Allein gegen das Böse in der Welt, so ungefähr lautet wohl die Devise des Zentrums für politische Schönheit. Dessen letzte Aktionsidee, mit der Asche ermordeter Juden vor einem Schulterschluss zwischen CDU und AfD zu warnen, war ein Höhepunkt pietätloser Maßstabsverirrung, und so geriet das Zentrum weithin in Misskredit.

Die radikal heroische, alle Mittel rechtfertigende Agenda aber war schon vorher da. Man dränge „in die Leerstelle, die jahrzehntelang von den öffentlichen Intellektuellen besetzt wurde: das moralische Gewissen“, proklamierte das Zentrum über sich selbst und imaginierte damit die übrige Öffentlichkeit als versagend, um die Notwendigkeit der eigenen Taten umso deutlicher hervortreten zu lassen.

Dabei ist die intellektuelle Öffentlichkeit ja unübersehbar da, sie heißt nicht mehr Böll und Grass, sondern reicht von Eva Menasse und Juli Zeh über Enis Maci und Carolin Emcke bis hin zu Rahel Jaeggi und Aleida Assmann, um nur einige wenige zu nennen. Sie haben übrigens auch ein Gewissen, sie sprechen über Politik und mitunter über Moral, sie sind manchmal sogar moralapostolisch, aber, das scheint mir bei allen Genannten zuzutreffen, es wird kein Alleinherrschaftsanspruch gestellt, wie es das Zentrum und einige andere, auffälligerweise besonders gern männliche Akteure mitunter tun.

Wie im Gameboy

Es mag sein, dass jemand wie Philipp Ruch, Kopf des Zentrums, die öffentlichen Intellektuellen in seiner selbstbezüglichen Blase tatsächlich nicht wahrnimmt. Vielleicht ist das nicht einmal böswillig, denn in seiner eigenen Heldenwelt geht es womöglich zu wie im Endspiel von „Super Mario Land“, da existiert nur das eigene Ich, das in einem kleinen Propellerflugzeug gegen eine niederträchtige Wolke ankämpfen muss und dann noch gegen eine hochgerüstete Zerstörungsmaschine.

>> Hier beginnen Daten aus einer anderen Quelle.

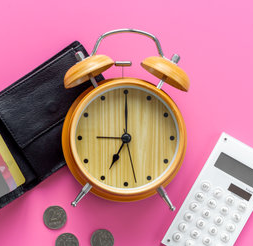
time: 7:00
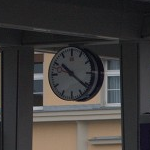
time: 10:21
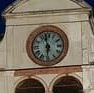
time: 5:57
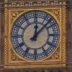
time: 12:07
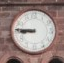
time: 8:45
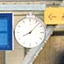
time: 8:07
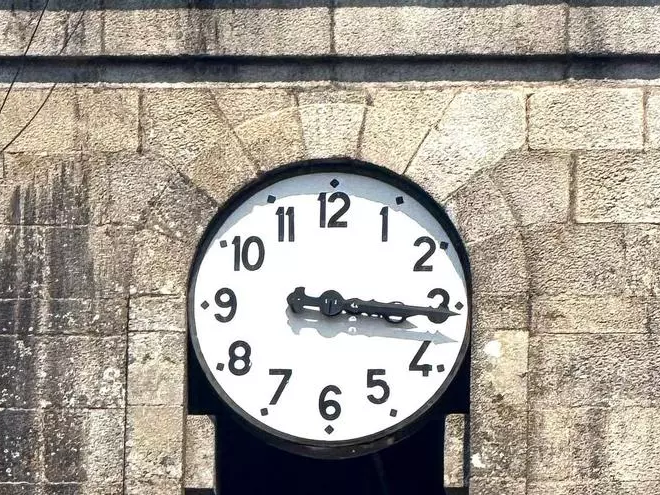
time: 3:15
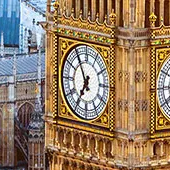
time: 6:54
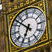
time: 6:52
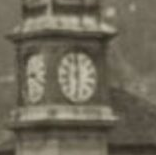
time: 5:59
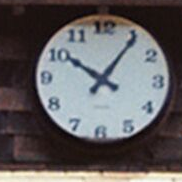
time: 10:05
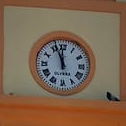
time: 11:56
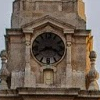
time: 8:17
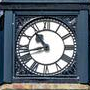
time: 10:42
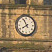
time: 7:55
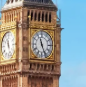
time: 11:25
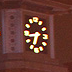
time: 6:43
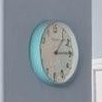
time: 1:14
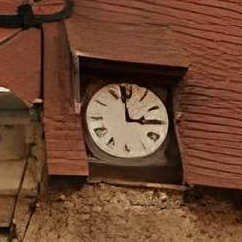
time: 2:58
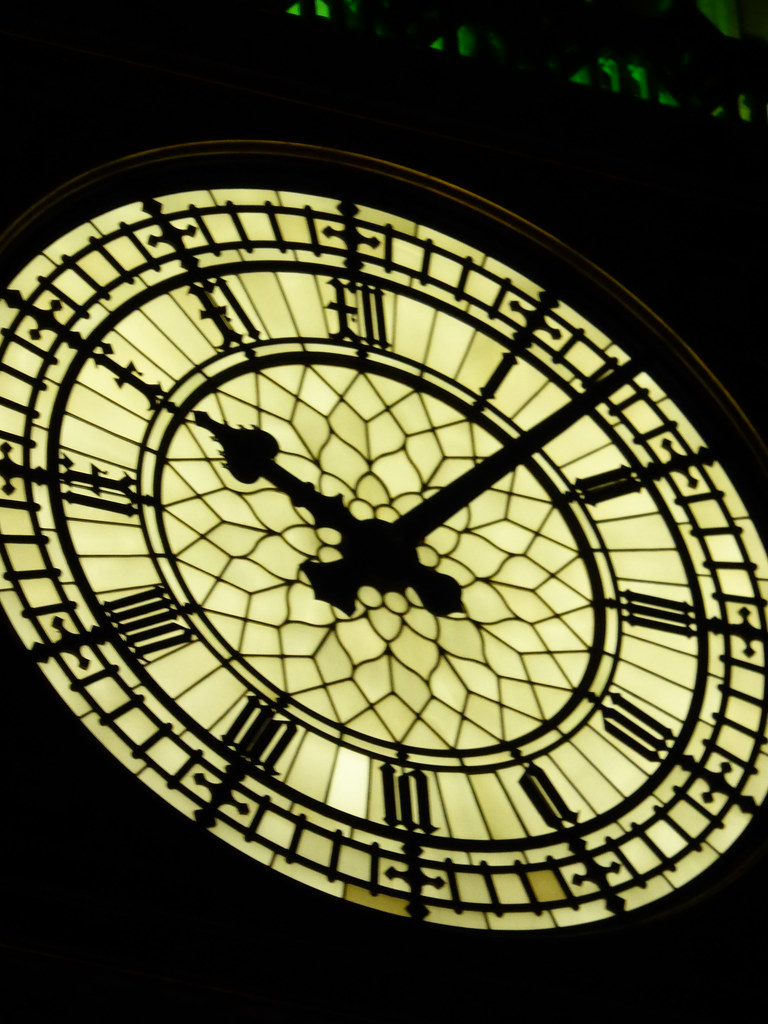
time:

Das möglichst wendig sich gebende Ich und der gefährliche, softballspuckende Monstergegner sind unter sich. Zu siegen, genauer noch zu besiegen ist das Ziel der Reise. Dann erzittert die Welt, also die Grafik des Gameboys, und Prinzessin Daisy ist endlich befreit.

Rettung der Welt

Hier ist das Gute, da ist das Böse und Klempner Mario läuft gradlinig durch seine Abenteuer. Weil nicht weniger auf dem Spiel steht als die Rettung der Welt, ist für Zweifel kaum Platz. Das hat den Vorteil, dass jeder Einwand leicht abgewehrt werden kann: Wollt ihr wirklich, dass alles untergeht? Game over und das war’s? Es ist kein Wunder, dass die neoheroische Geste sich einiger Beliebtheit erfreut und bei Weitem nicht nur auf das Zentrum beschränkt ist. Die vorgefertigten Erregungszustände sind einfach zu adaptieren und vor Katastrophenkulissen geht das Glänzen leicht. Durch die Simplizität ihrer Anklagen und Antworten aber erziehen die ästhetischen Hobbyklempner das Publikum leider zur braven Lämmerschar.

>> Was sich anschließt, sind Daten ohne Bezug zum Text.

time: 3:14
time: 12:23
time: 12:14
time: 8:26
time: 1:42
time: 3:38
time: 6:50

Auch wenn ich selbst schon als Schaf verkleidet für Greenpeace vor einem Patentamt stand und generell durchaus Freundin von zivilgesellschaftlicher Gegenrede, mitunter auch strategischer Selbstentblödung bin, geht mir etwa die Radikalität der Umweltbewegung XR spätestens dann zu weit, wenn sie ihre Ziele über die Demokratie setzt – eigentlich schon, wenn sie einfach nur Blödsinn verzapft. In Paris zerstörte XR während des Generalstreiks unzählige Elektroroller, die sie als Streikbrecher fürchteten. Sinngehalt? Ça m’est bien égal.

In Frankreich wurde ich auch jenseits des Umweltaktivismus von Umsturzfreude übermannt. So sehr ich die Kritik am oft aggressiven Vorgehen der Polizei nachvollziehen kann, war mir die fundamentale Missgunst gegenüber dem Staat bisweilen zu viel, und ich begriff auch nicht, wie man bei einer möglichen Stichwahl zwischen Macron und der rechtsradikalen Marine Le Pen für Wahlabstinenz plädieren kann.

Ebenso rätselhaft ist mir, Blick zurück nach Deutschland, wieso es vor zwei Jahren als hippe Aktion galt, von links den Bundestag zu stürmen, obwohl es bereits damals genügend revolutionäres Potenzial gab, das nur darauf wartete, die kippende Demokratie von rechts zu übernehmen. Oder war da nur leichtfertig mit Gewichtigem gespielt worden, war das nicht mehr als ein PR-Gag von Milo Rau, dem mit Ruch geltungsfreudigsten unter den Provokations-Marios?

Alte Rollenmuster und Politaktivismus

Egal, weiter im Kampf gegen Schildkröten und Fischskelette. Frauen haben in der Super-Mario-Reihe leider nur Statistenrollen. Das mag in der Welt des grobgepixelten Klempners ein wenig ärgerlich sein, weil es alte Rollenmuster nicht gerade über den Haufen wirft.

Umso ärgerlicher ist es allerdings im Kontext eines Politaktivismus, der von Hierarchiefreiheit und Gleichberechtigung spricht, um ja auch alle Ecken des derzeit zu gewinnenden linken Publikums abzugreifen. In Wahrheit aber gefriert er die Weltrettung in konventionellen, männlichen Heldengesten, die allenfalls noch an die spießige Spielart eines 70er-Jahre-Sozialismus erinnern, in dem kleinbürgerliche Rollenbilder allzu oft fortlebten.

Das Ziel jedenfalls wird so groß geschrien, bis alle Mittel geheiligt scheinen. Der Zweck aber heiligt nicht die Mittel, das ist nur ein immer wieder behaupteter Irrtum. Wenn die Mittel nicht stimmen, dann wird das Ziel selbst zur Heuchelei – im noch besten Fall, denn die Kompromisslosigkeit kann eben auch die Kompromisslosigkeit der Gegner werden. alte

Erst wer meint, dass auch die gegnerischen Entscheidungen mit ebensolcher Drastik und unbegrenztem Machtanspruch willkommen wären, sollte wirklich über den Staatssturz nachdenken. Man muss nicht erst mit Carl Schmitt kommen, um daran zu erinnern, dass mit dem Ausnahmezustand nicht zu spaßen ist.

Warum überhaupt hören die Mario-Männchen das Kriegsgeheul und Säbelrasseln so gern? Was passiert mit ihnen, wenn sie einmal in ihrem Weltrettungsgehüpfe innehalten? Schrumpfen sie? Oder ist dann einfach die Batterie leer? Meine zumindest braucht eine Ladepause, deshalb ist dies mein letztes Schlagloch. Thank you, Marios! The quest is not over.